Agriculture and biological diversity

The agricultural and forestry sectors are particularly dependent on biological diversity to ensure a supply of high-quality food and biogenic raw materials for the population and to remain productive, competitive and resilient in the long term. The conservation and sustainable use of biodiversity safeguards ecosystem services (e.g. pollination and soil fertility) and food production in a changing environment.

In accordance with the principle of “protection through use”, the presence of many species in farmed landscapes is directly linked to agriculture. Excessive reduction or even cessation of agricultural activities would also threaten the existence of these species. This is why what is needed is not just a balance between agricultural and forestry use on the one hand, and the protection of biodiversity on the other, but also a minimisation of land loss.

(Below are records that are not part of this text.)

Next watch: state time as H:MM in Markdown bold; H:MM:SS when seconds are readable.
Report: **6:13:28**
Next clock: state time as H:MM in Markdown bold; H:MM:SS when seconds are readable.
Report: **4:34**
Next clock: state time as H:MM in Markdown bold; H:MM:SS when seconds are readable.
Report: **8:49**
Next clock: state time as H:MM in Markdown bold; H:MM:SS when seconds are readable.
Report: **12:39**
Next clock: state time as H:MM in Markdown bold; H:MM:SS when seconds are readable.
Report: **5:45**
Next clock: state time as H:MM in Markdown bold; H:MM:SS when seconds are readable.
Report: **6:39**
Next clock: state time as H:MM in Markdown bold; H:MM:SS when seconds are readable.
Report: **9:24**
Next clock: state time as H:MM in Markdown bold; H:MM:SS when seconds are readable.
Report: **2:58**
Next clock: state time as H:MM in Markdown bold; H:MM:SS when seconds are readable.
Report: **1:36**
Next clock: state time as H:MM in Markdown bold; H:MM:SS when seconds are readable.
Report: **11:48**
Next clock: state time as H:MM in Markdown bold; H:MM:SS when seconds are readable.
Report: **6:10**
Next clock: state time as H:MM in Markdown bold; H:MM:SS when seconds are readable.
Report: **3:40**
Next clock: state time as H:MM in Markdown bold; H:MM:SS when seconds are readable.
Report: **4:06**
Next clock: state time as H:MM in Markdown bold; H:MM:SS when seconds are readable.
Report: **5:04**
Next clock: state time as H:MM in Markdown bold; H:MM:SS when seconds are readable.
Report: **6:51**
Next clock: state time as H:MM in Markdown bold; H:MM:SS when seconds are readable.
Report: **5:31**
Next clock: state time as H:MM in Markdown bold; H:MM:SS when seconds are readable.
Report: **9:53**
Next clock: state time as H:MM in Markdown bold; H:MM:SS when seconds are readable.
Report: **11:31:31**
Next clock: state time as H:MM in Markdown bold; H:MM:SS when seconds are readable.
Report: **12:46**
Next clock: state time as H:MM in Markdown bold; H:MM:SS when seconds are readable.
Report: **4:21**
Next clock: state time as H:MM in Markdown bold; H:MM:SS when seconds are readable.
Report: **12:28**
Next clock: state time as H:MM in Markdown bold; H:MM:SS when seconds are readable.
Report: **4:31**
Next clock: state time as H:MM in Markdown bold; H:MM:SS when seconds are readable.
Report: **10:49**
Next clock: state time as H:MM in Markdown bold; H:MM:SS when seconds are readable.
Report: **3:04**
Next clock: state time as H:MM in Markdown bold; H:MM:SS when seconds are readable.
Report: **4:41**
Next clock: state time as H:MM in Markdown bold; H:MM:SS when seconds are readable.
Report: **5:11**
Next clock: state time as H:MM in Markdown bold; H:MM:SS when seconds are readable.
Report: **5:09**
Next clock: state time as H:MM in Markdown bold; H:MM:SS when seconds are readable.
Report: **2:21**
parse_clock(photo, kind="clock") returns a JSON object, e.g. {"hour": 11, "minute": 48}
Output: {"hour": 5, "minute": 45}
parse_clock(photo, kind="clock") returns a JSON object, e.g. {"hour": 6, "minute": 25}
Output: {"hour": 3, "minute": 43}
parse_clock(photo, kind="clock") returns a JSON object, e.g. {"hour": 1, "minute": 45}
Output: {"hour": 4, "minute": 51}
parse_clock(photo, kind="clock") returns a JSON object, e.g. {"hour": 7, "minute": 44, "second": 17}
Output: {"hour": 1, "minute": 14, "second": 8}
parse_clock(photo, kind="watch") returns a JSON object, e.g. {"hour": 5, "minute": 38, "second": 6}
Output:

Activities to promote biological diversity in agricultural landscapes

The BMEL advocates improved measures to protect biodiversity and structural diversity in agricultural landscapes and forests with the aim of maintaining the sustainable use of these ecosystems e.g. for the production of food or raw materials.

The National Biodiversity Strategy – an ambitious inter-ministerial action programme – was adopted in 2007. This strategy also includes targets and indicators for the agricultural sector. The Federal Ministry for the Environment (BMUV) is currently developing the strategy further.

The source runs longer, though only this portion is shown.